The Science & Society sessions are an opportunity for scientists from all disciplines to hear about and discuss scientific issues of social importance or interest.
This year, neuroscientist Prof. Rizzolatti will talk about his discovery of mirror neurons, that has contributed to a better understanding of the mechanisms by which we acquire social skills and communicate our feelings and intentions. Some studies even suggest that mirror neurons may explain the development of culture, religion and language.
Sunday 11 September 18:45 - 20:00 - Yellow Level, Room OE F2
Understanding actions, intentions, and emotions of others
|Speaker: Giacomo Rizzolatti, University of Parma, IT|
Session chair: Michele Garfinkel DE
Prof. Rizzolatti graduated in Medicine from the University of Padua, Italy and then spent three years at the Institute of Physiology of the University of Pisa. His subsequent academic career took place mostly at the University of Parma where, since 1975, he has been Professor of Human Physiology. He has been President of the European Brain Behaviour Society and Italian Society for Neuroscience.

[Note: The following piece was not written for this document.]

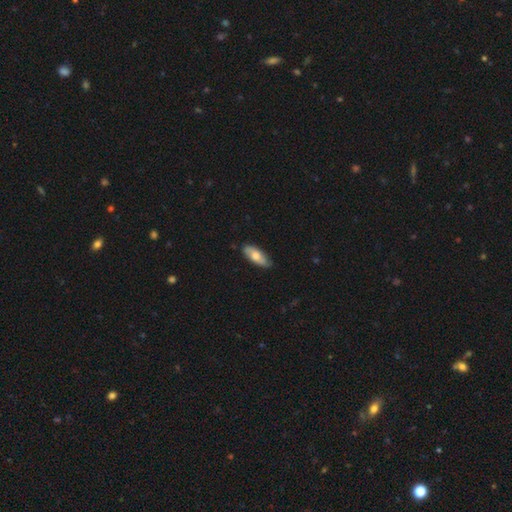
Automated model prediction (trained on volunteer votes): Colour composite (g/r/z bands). It shows a smooth galaxy with no disk features (67%) that is in between round and cigar-shaped (76%). Merging: none (85%).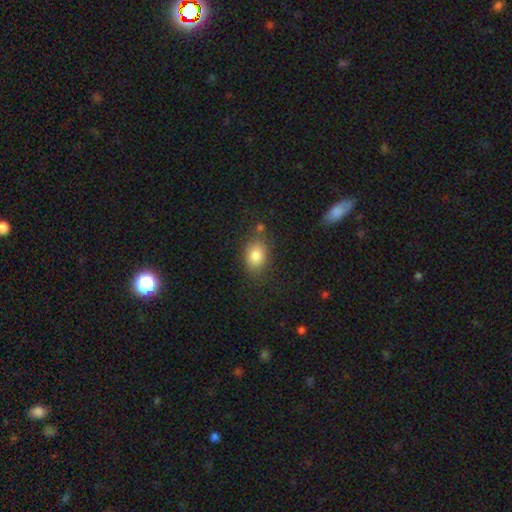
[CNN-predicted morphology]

He is a member of Academia Europaea, Accademia dei Lincei, Associé étranger of the Académie des Sciences, and Honorary Foreign Member of the American Academy of Arts and Sciences. Among his major awards are the Golgi Prize for Physiology, George Miller Award from the Cognitive Neuroscience Society, the Feltrinelli Prize for Medicine 2000, the Grawemeyer Prize for Psychology, University of Louisville, US and the IPSEN Foundation Prize, Neuroplasticity. He received Honorary Degrees from the University Claude Bernard of Lyon, FR, the University of St. Petersburg, RU and from University of Leuven, BE.
Mirror neurons are a set of neurons that discharge both when the monkey executes a specific motor act and when it observes another individual doing a similar act. In the first part of his talk, Prof. Rizzolatti reviews the basic functional properties of monkey frontal mirror neurons. He will describe first their motor properties and will show that they code the goal of a motor act. He will review then their visual properties showing that mirror neurons represent a mechanism that allows a direct understanding of what the agent is doing.
Mirror mechanism also exists in humans. He will discuss the data proving it and will provide evidence that, although there are other mechanisms through which one can understand the behaviour of others, the mirror mechanism is the only one that allows understanding others from the inside providing the observer with a “first-person” person grasp of others’ motor goals, intentions and emotions. He will conclude by discussing the relationship between autism deficits and damage to the mirror mechanism. He will show that while children with autism understand the "what" of an observed motor act, they fail to recognize the "why" and the “affects” behind it. Because of these impairments, children with autism lack experiential understanding of others and rely on external factors in their behaviour.